Telecom result 'not glorious' but expected: analyst

Telecom still has a few years of pain ahead in the scrap for the telecommunications market and faces a mammoth job in limiting the damage done when its much vaunted XT network crashed, says one analyst.

The country's major telecommunications company announced its results for the three months to December today, calling the result "solid".

Earnings of $425 million, before accounting writedowns, were up 1.7 percent, in line with guidance but profit of $80m was 23.8 percent down on the $105m for the same quarter the previous year.

While adjusted revenue for the half year fell by 6.5 percent on the same half in 2008 to $2.67 billion, adjusted operating expenses fell faster, to $1.8 billion, an 8.9 percent decrease on the equivalent half year.

First half net profit was $242 million, up 49.4 percent, and Telecom predicts adjusted group net earnings will be between $400 million and $440 million for the full financial year.

However, earnings were expected to be in the bottom half of the range, in line with the previous year's $400 million earnings, thanks to the economic downturn and much publicised problems with the failure of its XT network.

"It's not a glorious sort of result, but it's not beyond expectations," said Australian telecommunications analyst Paul Budde.

"The reality is that it's going down on all sides, but nevertheless I think Telecom is still holding on. We knew the company had to go through a couple of years of pain before it can turn around and become a new sort of company."

Telecom was one of the few incumbents in the world that had internet market leadership and was not exposed to the sort of local loop unbundling competition faced by the likes of Telstra in Australia.

"That might work in favour of Telecom, that they are so dominant in the internet market that they can avoid the sort of further disastrous declines that you see happening in other parts." However, there was still the rollout of the new $1.5 billion ultra fast broadband network, which the Government was looking to tender out.

"Imagine if the utilities got the job, that would be a massive blow to Telecom," Mr Budde said.

Mr Budde said last month's XT network outage, which was the second in as many months for the new network, would be difficult to value in dollar terms, but more importantly would affect people's trust in the company.

"Telecommunications is so important, there will be horror stories going around about when there was no mobile coverage.

"Lots of businesses like plumbers and carpenters, small builders etc, they only have a mobile number, that's the only thing they advertise on their vans.

"You really have people thinking twice.

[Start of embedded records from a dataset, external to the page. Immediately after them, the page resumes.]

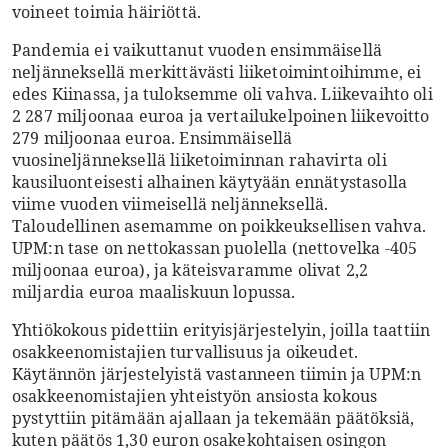
voineet toimia häiriöttä.
Pandemia ei vaikuttanut vuoden ensimmäisellä
neljänneksellä merkittävästi liiketoimintoihimme, ei
edes Kiinassa, ja tuloksemme oli vahva. Liikevaihto oli
2 287 miljoonaa euroa ja vertailukelpoinen liikevoitto
279 miljoonaa euroa. Ensimmäisellä
vuosineljänneksellä liiketoiminnan rahavirta oli
kausiluonteisesti alhainen käytyään ennätystasolla
viime vuoden viimeisellä neljänneksellä.
Taloudellinen asemamme on poikkeuksellisen vahva.
UPM:n tase on nettokassan puolella (nettovelka -405
miljoonaa euroa), ja käteisvaramme olivat 2,2
miljardia euroa maaliskuun lopussa.
Yhtiökokous pidettiin erityisjärjestelyin, joilla taattiin
osakkeenomistajien turvallisuus ja oikeudet.
Käytännön järjestelyistä vastanneen tiimin ja UPM:n
osakkeenomistajien yhteistyön ansiosta kokous
pystyttiin pitämään ajallaan ja tekemään päätöksiä,
kuten päätös 1,30 euron osakekohtaisen osingon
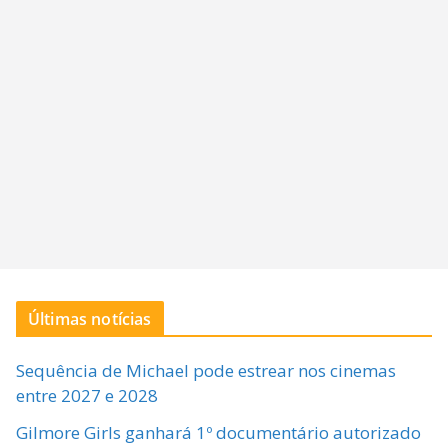
Últimas notícias
Sequência de Michael pode estrear nos cinemas
entre 2027 e 2028
Gilmore Girls ganhará 1º documentário autorizado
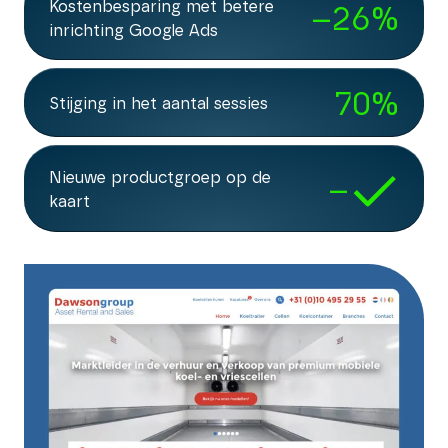
Kostenbesparing met betere
–
26
%
inrichting Google Ads
70
%
Stijging in het aantal sessies
Nieuwe productgroep op de
–
kaart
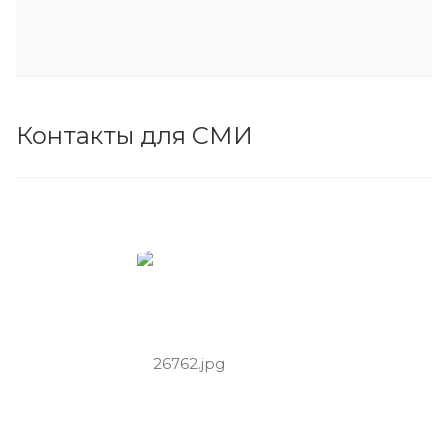
Контакты для СМИ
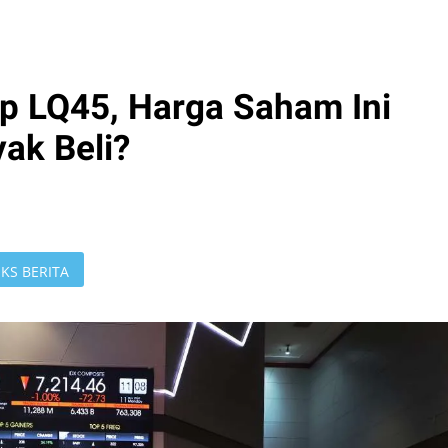
ip LQ45, Harga Saham Ini
ak Beli?
KS BERITA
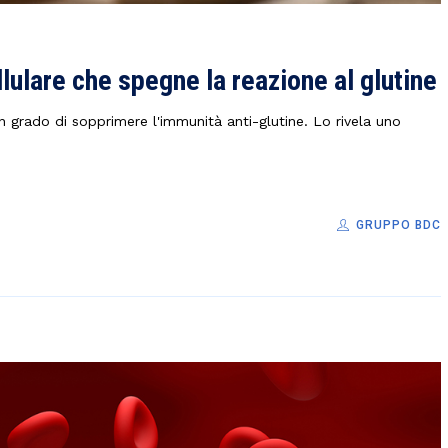
llulare che spegne la reazione al glutine
in grado di sopprimere l'immunità anti-glutine. Lo rivela uno
GRUPPO BDC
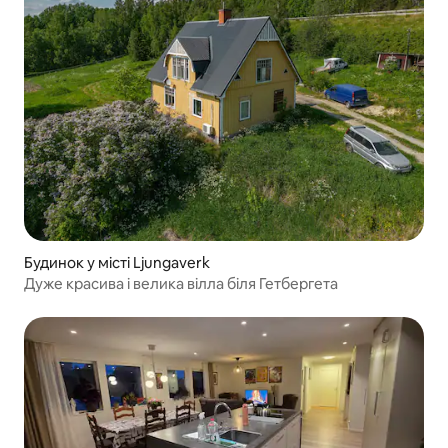
Будинок у місті Ljungaverk
Дуже красива і велика вілла біля Гетбергета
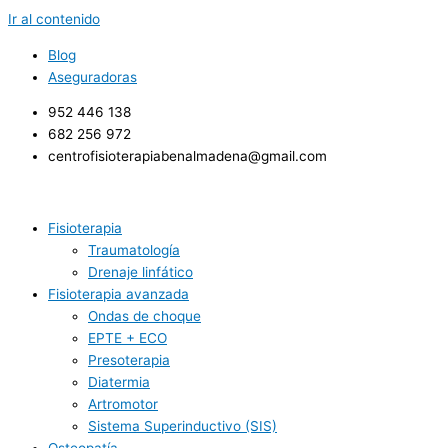
Ir al contenido
Blog
Aseguradoras
952 446 138
682 256 972 ​
centrofisioterapiabenalmadena@gmail.com
Fisioterapia
Traumatología
Drenaje linfático
Fisioterapia avanzada
Ondas de choque
EPTE + ECO
Presoterapia
Diatermia
Artromotor
Sistema Superinductivo (SIS)
Osteopatía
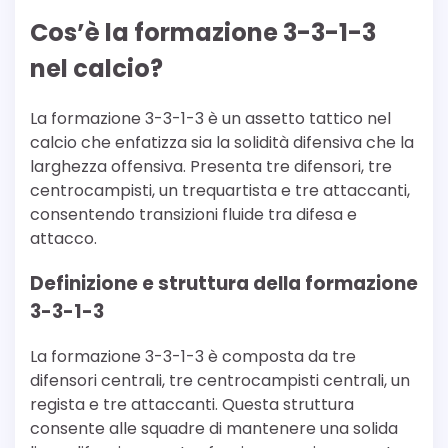
Cos’è la formazione 3-3-1-3
nel calcio?
La formazione 3-3-1-3 è un assetto tattico nel
calcio che enfatizza sia la solidità difensiva che la
larghezza offensiva. Presenta tre difensori, tre
centrocampisti, un trequartista e tre attaccanti,
consentendo transizioni fluide tra difesa e
attacco.
Definizione e struttura della formazione
3-3-1-3
La formazione 3-3-1-3 è composta da tre
difensori centrali, tre centrocampisti centrali, un
regista e tre attaccanti. Questa struttura
consente alle squadre di mantenere una solida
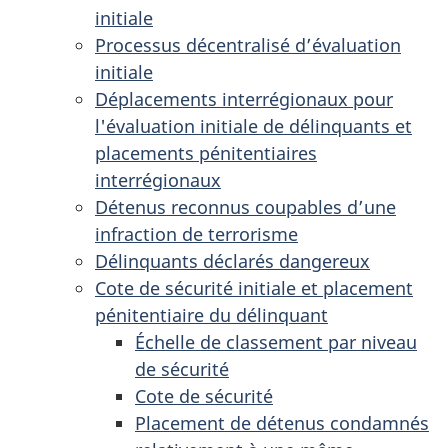
initiale
Processus décentralisé d’évaluation
initiale
Déplacements interrégionaux pour
l'évaluation initiale de délinquants et
placements pénitentiaires
interrégionaux
Détenus reconnus coupables d’une
infraction de terrorisme
Délinquants déclarés dangereux
Cote de sécurité initiale et placement
pénitentiaire du délinquant
Échelle de classement par niveau
de sécurité
Cote de sécurité
Placement de détenus condamnés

It adds to the misery that Telecom already has so it's not a vote of confidence and the company is turning around. No, it's further confirmation it's an old world company, it's still a difficult company that you can't totally trust."

Telecom said its new XT mobile network, which launched in May last year, grew during the December quarter to 467,000 connections, after attracting 242,000 customers in its first five months.

New mobile phone player 2degrees announced today that it had signed up 206,000 customers in its first six months and figures also show Vodafone clawed back 9000 customers in the December quarter after 27,000 customers left the network in the previous quarter.

Telecom chief executive Paul Reynolds said a strong focus was to restore confidence in XT.

Telecom is paying out $5 million in compensation to those affected by the outage and said the failure was due to a fault on an ancillary piece of router equipment.

Telecom said it has doubled capacity in backup equipment so if a surge happens such an overload won't happen again.

Mr Budde said Telecom's future was still "critical ill" rather than recovery, which was reflected in the share price.

The past 12 months have been poor for Telecom's share price, despite the market experiencing a resurgence since March. Last year Telecom's share price started at $2.29, reached a year high in August of $2.88 but had this afternoon dropped 3c to $2.28.

Telecom was overtaken as New Zealand's biggest listed company by Fletcher Building, whose shares were worth $5 in March and a much more robust $7.54 today.

"The reality is that the share market is a short-term measurement and in the short term there a no big expectations for Telecom to turn around. There's nothing that's going to happen in the next couple of years that will make it a far more healthier, growth company," Mr Budde said.